Given information:
BEGIN

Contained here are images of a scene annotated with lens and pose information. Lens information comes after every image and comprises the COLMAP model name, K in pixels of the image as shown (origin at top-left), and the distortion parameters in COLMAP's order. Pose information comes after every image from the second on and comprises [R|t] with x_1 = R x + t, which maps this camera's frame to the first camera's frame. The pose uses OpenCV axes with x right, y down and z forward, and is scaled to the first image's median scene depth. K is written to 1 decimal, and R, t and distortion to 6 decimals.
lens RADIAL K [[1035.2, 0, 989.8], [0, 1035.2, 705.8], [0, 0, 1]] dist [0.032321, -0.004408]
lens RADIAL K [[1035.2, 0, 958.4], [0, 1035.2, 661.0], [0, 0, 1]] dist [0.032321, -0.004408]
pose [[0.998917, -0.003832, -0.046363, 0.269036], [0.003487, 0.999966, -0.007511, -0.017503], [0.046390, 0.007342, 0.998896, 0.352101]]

END

Please copy each line above exactly as written.

Result for this task:
Contained here are images of a scene annotated with lens and pose information. Lens information comes after every image and comprises the COLMAP model name, K in pixels of the image as shown (origin at top-left), and the distortion parameters in COLMAP's order. Pose information comes after every image from the second on and comprises [R|t] with x_1 = R x + t, which maps this camera's frame to the first camera's frame. The pose uses OpenCV axes with x right, y down and z forward, and is scaled to the first image's median scene depth. K is written to 1 decimal, and R, t and distortion to 6 decimals.
lens RADIAL K [[1035.2, 0, 989.8], [0, 1035.2, 705.8], [0, 0, 1]] dist [0.032321, -0.004408]
lens RADIAL K [[1035.2, 0, 958.4], [0, 1035.2, 661.0], [0, 0, 1]] dist [0.032321, -0.004408]
pose [[0.998917, -0.003832, -0.046363, 0.269036], [0.003487, 0.999966, -0.007511, -0.017503], [0.046390, 0.007342, 0.998896, 0.352101]]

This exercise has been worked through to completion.